Another thing I will mention, I tried testing this with if statements and did not see the same exponential increase

Durbatuluk1701 commented 2 days ago

FYI: I have tested this with CakeML v2648 and it still seems to be an issue.

tanyongkiam commented 2 days ago

Thanks for the report and the code.

I looked into it and this looks like exponential behavior in the parser, so perhaps something @mn200 could comment on.

For example:

finished: start up            
finished: lexing and parsing   --- 24654 milliseconds
...
finished: start up            
finished: lexing and parsing   --- 47164 milliseconds
finished: type inference       --- 15 milliseconds
...

(the rest of the compiler seems to run normally after parsing)

Durbatuluk1701 commented 2 days ago

For example:

finished: start up            
finished: lexing and parsing   --- 24654 milliseconds
...

Would you mind mentioning how you got that debug output?

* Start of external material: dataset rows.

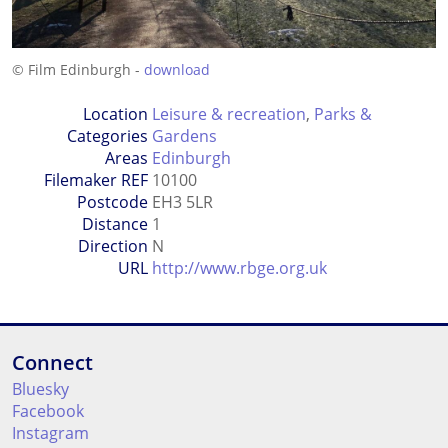
© Film Edinburgh -
download
Location
Leisure & recreation
,
Parks &
Categories
Gardens
Areas
Edinburgh
Filemaker REF
10100
Postcode
EH3 5LR
Distance
1
Direction
N
URL
http://www.rbge.org.uk
Connect
Bluesky
Facebook
Instagram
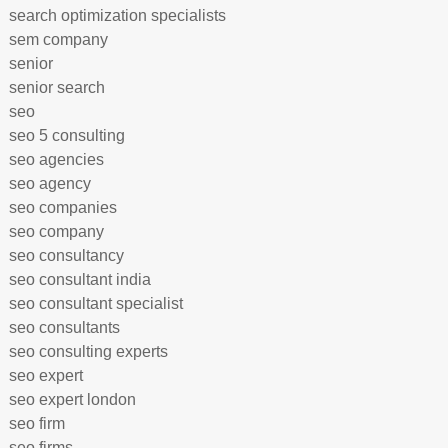
search optimization specialists
sem company
senior
senior search
seo
seo 5 consulting
seo agencies
seo agency
seo companies
seo company
seo consultancy
seo consultant india
seo consultant specialist
seo consultants
seo consulting experts
seo expert
seo expert london
seo firm
seo firms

Would likely prove helpful for me in other work using CakeML.

tanyongkiam commented 2 days ago

Sure, you will need to bootstrap the CakeML compiler with its debugging output turned on.

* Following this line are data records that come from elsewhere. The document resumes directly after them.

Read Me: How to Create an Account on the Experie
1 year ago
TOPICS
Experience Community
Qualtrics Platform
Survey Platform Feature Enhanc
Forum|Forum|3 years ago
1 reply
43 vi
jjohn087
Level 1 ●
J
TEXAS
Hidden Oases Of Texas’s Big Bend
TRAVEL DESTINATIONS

If you have the latest release files and cake built, you can run this:

./cake --sexp=true --emit_empty_ffi=true --skip_type_inference=true < cake-sexpr-64 > cake_debug.S

This will produce cake_debug.S which you can then turn into an executable with:

gcc -O2 cake_debug.S basis_ffi.c  -DEVAL -DDEBUG_FFI -o cake_debug -lm

This version of the compiler will print the debugging output when compiling files but note that --repl and related flags will NOT work.

mn200 commented 2 days ago

I will try to look into this!